Thursday, July 29, 2010

Patron Aint

I've sort of been on a Saint bent latterly.  So today I thought I'd introduce you to an Aint.  That's right this guy aint no Saint.  He's the legendary Doc Holliday.

Doc was a Dentist.  Though he claimed to have only practiced Dentistry for five years.  He lived in Georgia principally, until he contracted tuberculosis.  To ease the symptoms and prolong his life he moved west.  In Texas he met Wyatt Earp.  Later in Dodge City, Kansas he came to Earp's aid against some gunslingers and Earp acknowledged that Doc had saved his life.  They became fast friends.

Constantly moving, avoiding the westward crawl of civilization and respectability the Earps and Doc Holliday wound up in Tombstone, Arizona where they fought in the famous gunfight at the OK Corral.  Some time after the gun fight, Morgan Earp was murdered.  Doc jointed the Earps on a vendetta ride seeking revenge on those responsible.

They were law men, gamblers, and now out laws.  They went to Colorado and finally Doc settled in Glenwood Springs, hoping for healing from the curative waters of the warm springs there.  He died there November 8, 1887.  He was 36.  They buried him in a cemetery on a hill overlooking the city.

On August 5, 2002, I climbed that hill.  It is a steep trail and I wondered how elderly mourners made it up there, let alone the hearse.  Aside from its poor accessibility, it is the second most breath taking cemetery setting I've ever seen.  They don't know exactly where John Henry Holliday is buried but a marker has been placed with a wrought iron fence around his possible plot.
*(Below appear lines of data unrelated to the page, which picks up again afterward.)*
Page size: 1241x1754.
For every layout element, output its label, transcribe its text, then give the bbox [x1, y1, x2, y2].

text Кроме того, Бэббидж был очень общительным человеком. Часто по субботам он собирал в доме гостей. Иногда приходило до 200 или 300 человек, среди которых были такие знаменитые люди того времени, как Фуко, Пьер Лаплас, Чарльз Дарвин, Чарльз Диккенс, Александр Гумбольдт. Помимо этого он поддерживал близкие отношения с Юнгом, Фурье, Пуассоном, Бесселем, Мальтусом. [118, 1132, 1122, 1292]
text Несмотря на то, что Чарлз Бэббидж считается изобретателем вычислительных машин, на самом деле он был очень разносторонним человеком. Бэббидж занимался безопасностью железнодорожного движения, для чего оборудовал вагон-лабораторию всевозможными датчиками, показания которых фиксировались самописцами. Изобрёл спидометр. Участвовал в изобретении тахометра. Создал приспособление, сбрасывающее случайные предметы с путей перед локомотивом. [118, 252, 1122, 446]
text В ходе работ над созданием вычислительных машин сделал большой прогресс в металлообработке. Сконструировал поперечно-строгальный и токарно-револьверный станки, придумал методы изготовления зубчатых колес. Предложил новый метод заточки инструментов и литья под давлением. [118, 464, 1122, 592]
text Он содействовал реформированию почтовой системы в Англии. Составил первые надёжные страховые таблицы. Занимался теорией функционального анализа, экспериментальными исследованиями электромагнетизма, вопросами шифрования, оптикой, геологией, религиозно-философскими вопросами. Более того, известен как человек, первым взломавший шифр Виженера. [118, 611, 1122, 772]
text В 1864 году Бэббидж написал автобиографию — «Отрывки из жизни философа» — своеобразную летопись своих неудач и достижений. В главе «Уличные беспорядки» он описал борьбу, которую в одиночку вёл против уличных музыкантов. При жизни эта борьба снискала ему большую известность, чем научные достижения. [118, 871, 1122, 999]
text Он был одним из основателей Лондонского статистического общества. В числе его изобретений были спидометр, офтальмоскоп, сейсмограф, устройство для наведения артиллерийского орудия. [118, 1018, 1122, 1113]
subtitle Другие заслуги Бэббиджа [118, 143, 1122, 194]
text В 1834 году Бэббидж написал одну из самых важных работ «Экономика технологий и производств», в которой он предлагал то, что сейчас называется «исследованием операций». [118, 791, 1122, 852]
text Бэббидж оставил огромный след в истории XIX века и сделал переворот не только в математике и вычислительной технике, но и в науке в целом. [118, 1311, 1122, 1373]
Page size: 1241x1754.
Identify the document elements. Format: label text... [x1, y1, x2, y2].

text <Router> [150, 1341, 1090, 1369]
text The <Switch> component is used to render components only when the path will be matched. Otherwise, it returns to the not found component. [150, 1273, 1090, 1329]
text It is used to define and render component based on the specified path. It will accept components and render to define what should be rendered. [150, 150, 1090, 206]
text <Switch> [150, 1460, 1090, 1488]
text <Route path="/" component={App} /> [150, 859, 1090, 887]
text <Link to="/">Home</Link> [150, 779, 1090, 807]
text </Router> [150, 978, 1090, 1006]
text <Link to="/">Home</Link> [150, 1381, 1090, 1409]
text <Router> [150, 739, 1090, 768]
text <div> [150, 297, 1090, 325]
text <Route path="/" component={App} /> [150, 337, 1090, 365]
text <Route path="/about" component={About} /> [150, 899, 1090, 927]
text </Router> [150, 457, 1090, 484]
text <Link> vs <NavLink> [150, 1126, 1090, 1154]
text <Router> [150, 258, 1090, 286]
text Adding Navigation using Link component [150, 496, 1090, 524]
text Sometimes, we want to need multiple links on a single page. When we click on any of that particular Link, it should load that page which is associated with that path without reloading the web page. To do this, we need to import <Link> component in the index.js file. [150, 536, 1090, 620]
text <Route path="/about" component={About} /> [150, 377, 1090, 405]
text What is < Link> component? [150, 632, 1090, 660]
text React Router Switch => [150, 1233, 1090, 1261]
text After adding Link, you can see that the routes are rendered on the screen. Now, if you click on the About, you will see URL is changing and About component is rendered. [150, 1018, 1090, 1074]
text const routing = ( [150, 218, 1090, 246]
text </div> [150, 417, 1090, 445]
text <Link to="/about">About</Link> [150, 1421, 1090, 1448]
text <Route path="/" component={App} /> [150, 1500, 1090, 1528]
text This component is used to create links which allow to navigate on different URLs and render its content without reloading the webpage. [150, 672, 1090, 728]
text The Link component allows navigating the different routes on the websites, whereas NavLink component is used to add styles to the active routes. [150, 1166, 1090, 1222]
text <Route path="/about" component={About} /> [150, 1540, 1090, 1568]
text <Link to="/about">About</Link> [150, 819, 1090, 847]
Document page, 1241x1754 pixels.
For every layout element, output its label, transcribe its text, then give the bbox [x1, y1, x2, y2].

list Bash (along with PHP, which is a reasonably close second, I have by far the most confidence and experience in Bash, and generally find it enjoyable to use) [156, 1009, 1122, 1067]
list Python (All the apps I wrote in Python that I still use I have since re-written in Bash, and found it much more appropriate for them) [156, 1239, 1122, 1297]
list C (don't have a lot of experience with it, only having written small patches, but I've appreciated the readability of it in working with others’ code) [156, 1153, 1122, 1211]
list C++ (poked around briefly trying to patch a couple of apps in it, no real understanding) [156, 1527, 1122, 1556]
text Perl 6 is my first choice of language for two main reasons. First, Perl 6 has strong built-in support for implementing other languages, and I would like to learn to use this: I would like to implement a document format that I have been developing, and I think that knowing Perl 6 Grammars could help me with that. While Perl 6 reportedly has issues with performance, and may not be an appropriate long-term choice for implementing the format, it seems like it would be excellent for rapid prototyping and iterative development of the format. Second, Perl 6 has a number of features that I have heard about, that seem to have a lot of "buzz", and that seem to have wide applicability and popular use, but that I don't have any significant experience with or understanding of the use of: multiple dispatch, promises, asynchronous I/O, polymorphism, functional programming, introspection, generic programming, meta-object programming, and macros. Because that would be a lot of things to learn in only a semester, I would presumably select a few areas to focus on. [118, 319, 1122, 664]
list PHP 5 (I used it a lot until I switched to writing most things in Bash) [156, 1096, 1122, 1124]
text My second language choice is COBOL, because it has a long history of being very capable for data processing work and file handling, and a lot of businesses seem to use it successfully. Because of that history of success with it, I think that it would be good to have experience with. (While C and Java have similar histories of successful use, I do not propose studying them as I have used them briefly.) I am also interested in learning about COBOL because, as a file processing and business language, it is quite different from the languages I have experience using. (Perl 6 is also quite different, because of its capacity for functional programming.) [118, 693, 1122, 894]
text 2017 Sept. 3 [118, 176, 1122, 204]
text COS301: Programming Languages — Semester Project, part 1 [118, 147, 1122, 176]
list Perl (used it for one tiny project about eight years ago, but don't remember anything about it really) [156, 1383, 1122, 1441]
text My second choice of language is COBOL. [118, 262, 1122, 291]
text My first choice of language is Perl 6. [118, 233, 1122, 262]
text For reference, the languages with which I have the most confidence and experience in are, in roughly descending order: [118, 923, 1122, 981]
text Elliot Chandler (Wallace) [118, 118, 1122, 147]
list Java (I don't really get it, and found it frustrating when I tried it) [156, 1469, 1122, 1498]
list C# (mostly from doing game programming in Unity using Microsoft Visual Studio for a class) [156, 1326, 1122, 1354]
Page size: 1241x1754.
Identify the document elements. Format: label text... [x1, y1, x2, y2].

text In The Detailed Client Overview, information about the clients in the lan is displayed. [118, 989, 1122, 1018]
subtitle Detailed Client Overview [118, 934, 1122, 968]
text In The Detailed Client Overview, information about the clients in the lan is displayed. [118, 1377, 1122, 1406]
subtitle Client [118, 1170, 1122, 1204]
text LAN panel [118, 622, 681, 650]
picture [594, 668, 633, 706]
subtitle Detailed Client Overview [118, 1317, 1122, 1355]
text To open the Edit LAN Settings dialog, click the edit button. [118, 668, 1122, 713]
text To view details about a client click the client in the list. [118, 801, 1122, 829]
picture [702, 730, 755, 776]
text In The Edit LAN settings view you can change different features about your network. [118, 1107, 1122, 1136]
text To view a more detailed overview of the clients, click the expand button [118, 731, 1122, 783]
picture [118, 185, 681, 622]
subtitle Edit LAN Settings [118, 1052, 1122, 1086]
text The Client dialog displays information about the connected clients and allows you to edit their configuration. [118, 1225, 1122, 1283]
This photo is from a Geocache I established in Doc's honor.  I created the Cache to help others locate this tidbit of old west history.  When I first went there I was taken by the fact that folks had left tokens at his monument.  A shot glass of whiskey and an ace of spades lay there on that day.  It amused me.  It was as if Doc had become the patron saint of sinners, gamblers, drunks and outlaws.  Pilgrims from far and wide come here, pay homage and leave a remembrance.

I set it up as a Virtual Cache.  Typical caches have a hidden container with a log and some trinkets.  Virtual Caches just lead to a place such as this and finders must email the owner with some detail to verify that they had actually been there.  My request for this one is that cachers report what mementos they find left at the monument.  In the eight years since then there have been 374 logged visits cataloging the persistent tributes of supplicants and revelers from who knows where.  They've posted 178 photos recording this amazing, heart warming, mysterious, anonymous practice.

In their anal retentive way no longer allows Virtual Caches.  Interesting since so many logs thank me for placing and maintaining the Virtual Caches I have.  I'm grateful I did because I, with the help of all my caching friends, have chronicled the on going devotion we seem to hold for our heroes from the Wild Wild West.  You can visit Patron Aint and read the logs and view the pictures.  You'll notice that some time in 2004 a new monument was placed at the site.  I liked the old one better.  Seemed more authentic.

You know I don't go in for drinking, gambling and so many of Doc's vices, still there is something about this man who died 123 years ago that appeals to me.  None of us are perfect, but most of us are forgotten.  Hold on, I'm not advocating a crime spree either, so don't go out and try to be the next D. B. Cooper.  What I am advocating is that we remember.  If these guys can faithfully climb that strenuous hill to Linwood Cemetery in all kinds of weather, what can we do?  Can we drop a note to a lonely grandmother?  Can we make a visit to a shut in.  Can we record our memories of ones we've loved and lost?  Wyatt Earp did:
"There was something very peculiar about Doc. He was gentlemanly, a good dentist, a friendly man and yet, outside of us boys, I don't think he had a friend in the Territory. Tales were told that he had murdered men in different parts of the country; that he had robbed and committed all manner of crimes, and yet, when persons were asked how they knew it, they could only admit it was hearsay, and that nothing of the kind could really be traced to Doc's account. He was a slender, sickly fellow, but whenever a stage was robbed or a row started, and help was needed, Doc was one of the first to saddle his horse and report for duty." 
He also said
 "Doc was a dentist not a lawman or an assassin, whom necessity had made a gambler; a gentleman whom disease had made a frontier vagabond; a philosopher whom life had made a caustic wit; a long lean ash-blond fellow nearly dead with consumption, and at the same time the most skillful gambler and the nerviest, speediest, deadliest man with a six-gun that I ever knew."   "I found him a loyal friend and good company."
If Wyatt Earp could so kindly remember Doc Holliday, what might we do?